The Patriots were rescued from themselves only by the utter ineptitude of the Houston offense generally, and of Osweiler—23-of-40 with three awful interceptions—in particular. (Osweiler telegraphed one of his picks so graphically that I believe New England safety Devin McCourty began planning to intercept the ball while he was driving to the stadium Saturday night.)
Osweiler got no help, either. Both tight end C.J. Fiedorowicz and wide receiver Will Fuller dropped passes in the end zone—Osweiler’s perfectly thrown pass went through Fuller as though he were a waterfall. You get one pass like that per game these days from Osweiler and you…have…one…job. If Houston had almost anyone else at quarterback, it could have stolen the game.
“You need to capitalize on great opportunities against a football team like this and even though we hadn't done that throughout the game, at the end of the day, we were still just down eight points at the start of the fourth quarter,” Osweiler said. “I made a clear read. I thought I was going to have a big explosive game completion and I think the ball just got away from me a little bit. It sailed a tick high and next thing you know, it's intercepted, so that's my fault, I'll clean that up. I can promise you I'm going to throw about a thousand of those routes in this offseason and get that fixed.”
Neither Brady nor Belichick seemed very pleased at what they’d seen on Saturday night, either, and the Monday film session ought to be fairly salty. “I think we've just got to learn from it. I think this team did a great job playing against us. They had some good scheme stuff that worked. They have good rushers and they had some good guys in coverage, so they had a pretty good scheme. It was a lot of things, and then when you add our poor execution on top of that, then you add our turnovers on top of that, it doesn't feel great because we worked pretty hard to play a lot better than we played,” Brady said. “I give them a lot of credit, but we're going to have to play better on offense. We expect to go out and have a good week and try to fix the things that we saw tonight, and then try to play better next weekend.”
And because he is a New England Patriot and knows the drill, even Dion Lewis pronounced himself dissatisfied. “We have a lot of work to do. We made a lot of mistakes.
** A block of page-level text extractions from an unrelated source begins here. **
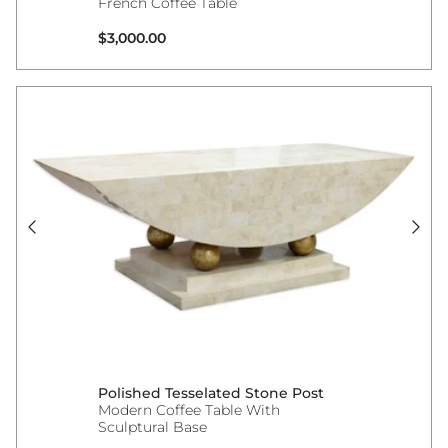
French Coffee Table
Regular price
$3,000.00
Polished Tesselated Stone Post
Modern Coffee Table With
Sculptural Base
I'm glad we got a win, but in order to advance next week, we've got to play a lot better than we did today,” he said. “Nothing is guaranteed in this game, everybody knows that so to go to the playoffs and get a win is exciting. We'll enjoy this the next couple of days and once we figure out who we're going to play, we know we've got a lot of work to do." This is the way things are here. You come here knowing that your Foxborough Moment is out there because the same cold-eyed assessment that one day may shuffle you out of town brought you here because it saw that moment for you. There is nothing sentimental about opportunity except the memory one day in the future of how you grabbed ahold of it when it finally came. Opportunity, Thomas Edison once said, is missed by most people because it wears overalls and looks like work.